Update: Pending approval from the Secretary of Commerce, the requirement to have and use venting tools will be eliminated in Gulf of Mexico federal waters. An effective date for this rule change is currently to be determined. If approved by the Secretary, FWC will consider consistency for Gulf state waters at a future Commission meeting.
State and federal regulations require all commercial fishers and recreational anglers fishing for any reef fish species in the Gulf of Mexico to use circle hooks, dehooking devices and venting tools. These rules became effective on June 1, 2008 in all waters of the Gulf of Mexico and affect all reef fish species including groupers, snappers, amberjacks, triggerfish, porgies, sea bass, hogfish, and tilefish. As of July 29, 2009, regulations require recreational and commercial fishers to use dehooking devices when fishing for reef fish in federal waters of the Atlantic off Florida. Consistent regulations have been in effect in state waters of the Atlantic since January 19, 2010. Effective March 3, 2011, non-stainless steel circle hooks must be used when fishing for reef fish with hook and line gear and natural baits north of latitude 28°N in Atlantic federal waters.
The intent of these rules is to help conserve fishery resources by minimizing mortality associated with releasing fish that are not going to be harvested due to regulations or for other reasons. Fishers and anglers are being asked to be responsible to acquire and use the required gear when fishing for reef fish species.

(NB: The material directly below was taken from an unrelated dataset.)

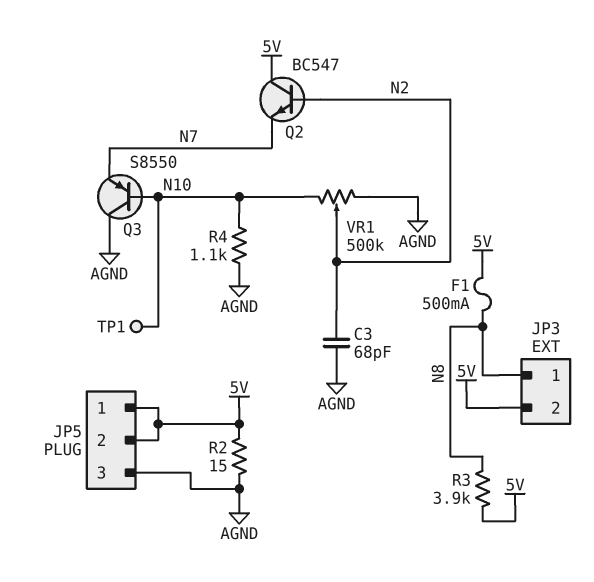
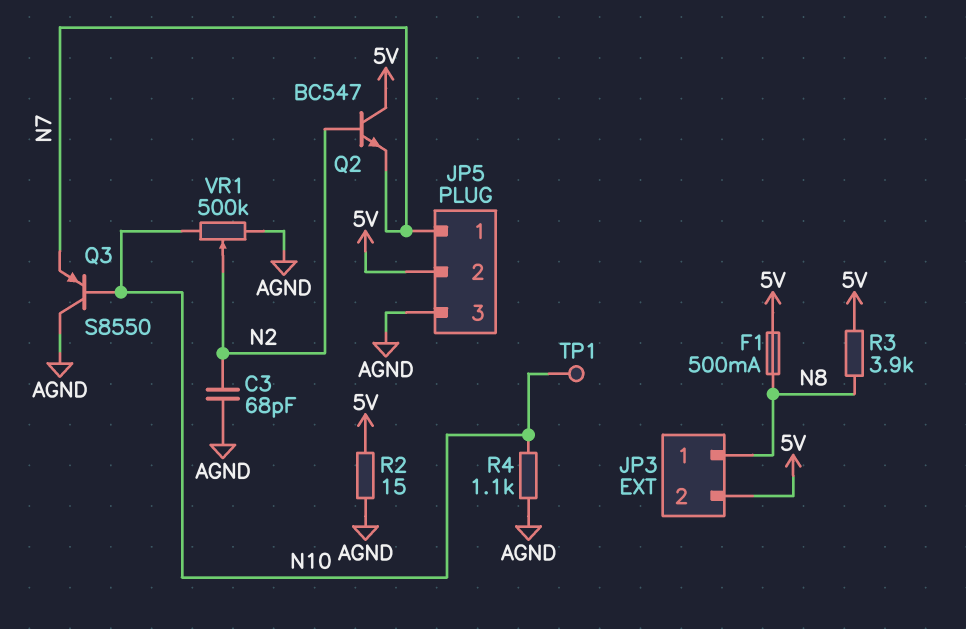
JP5 pin 1: 5V -> N7

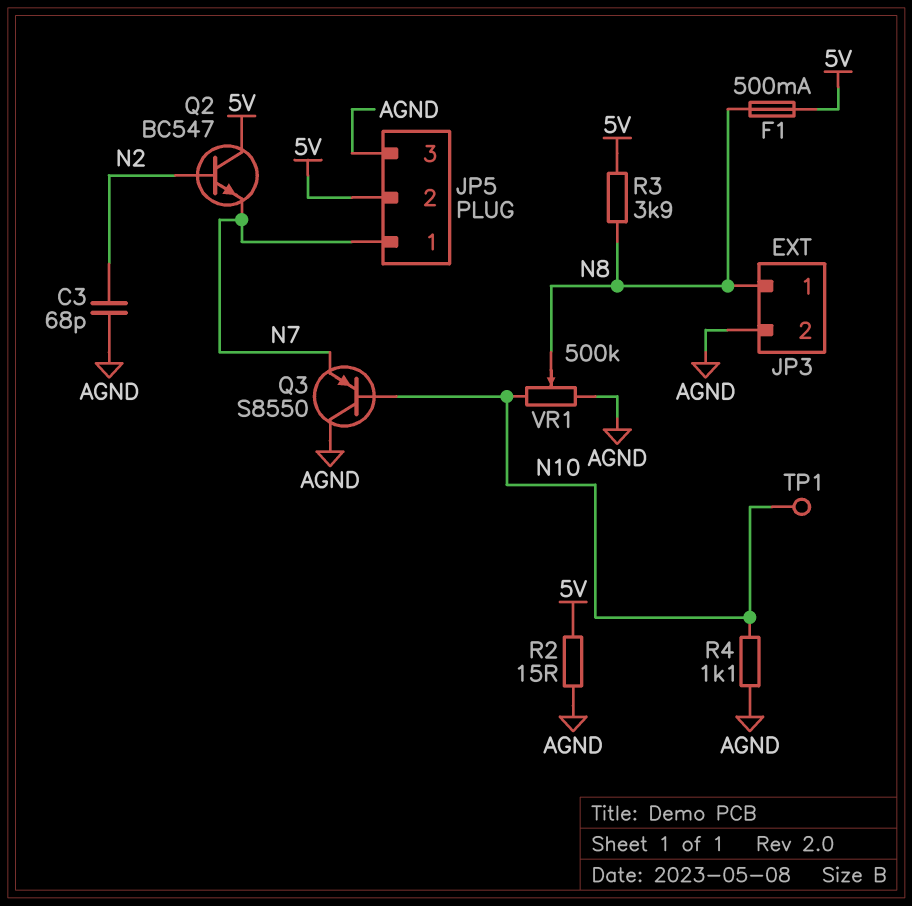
JP3 pin 2: 5V -> AGND
VR1: 500k (AGND, N10, wiper N2) -> 500k (AGND, N10, wiper N8)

Additionally, common sense should be used in abiding by these rules. For instance, if a hook is too far embedded in the throat or gut of the fish, it is much better to cut the line from the hook rather than try to remove the hook with a dehooking device. The non-stainless steel hooks will disintegrate in a relatively short period of time and should cause the fish less harm. Also, fish should only be vented after one or all of the following characteristics are noticed on a fish: the stomach protrudes from the mouth, the eyes are bulging, the belly region is swollen, or the intestines are sticking out of the anus.
The rules require fishers on all vessels fishing for reef fish in the Gulf to possess and use non-stainless steel circle hooks when natural baits are used. A circle hook is a fishing hook designed and manufactured so that the point is not offset, but turned perpendicularly back to the shank to form a generally circular or oval shape.
At its June 2010 meeting, the South Atlantic Fishery Management Council approved a management measure that would require persons aboard vessels fishing for reef fish in Atlantic federal waters north of 28° latitude (near Melbourne) to use non-stainless steel circle hooks. This requirement went into effect March 3, 2011.
Fishers on all vessels fishing for reef fish in state and federal waters of the Gulf and Atlantic, are required to possess and use a dehooking device to remove hooks embedded in reef fish with minimal damage. The dehooking device must be constructed to allow the hook to be secured and the barb shielded without re-engaging during the removal process. It must be blunt and all edges rounded, and it must be of a size appropriate to secure the range of hook sizes and styles used in the reef fish fishery.
The current rules require fishers on all vessels fishing for reef fish in the Gulf to possess and use a venting tool to deflate the swimbladders of Gulf reef fish to help release the fish with minimum damage. This tool must be a sharpened, hollow instrument, such as a hypodermic syringe with the plunger removed or a 16-gauge needle fixed to a hollow wooden dowel. A tool such as a knife or an ice-pick may not be used.
The venting tool must be inserted into the fish at a 45-degree angle approximately 1 to 2 inches from the base of the pectoral fin and be inserted just deep enough to release the gases so that the fish may be released with minimum damage.
Pending approval from the Secretary of Commerce, the requirement to have and use venting tools was eliminated in Gulf of Mexico federal waters. Since the rule was implemented in federal waters in 2008, alternative methods for improving the survival of released fish have been developed. An effective date for this rule change has yet to be determined. If approved by the Secretary, FWC will consider consistency for Gulf state waters at a future Commission meeting.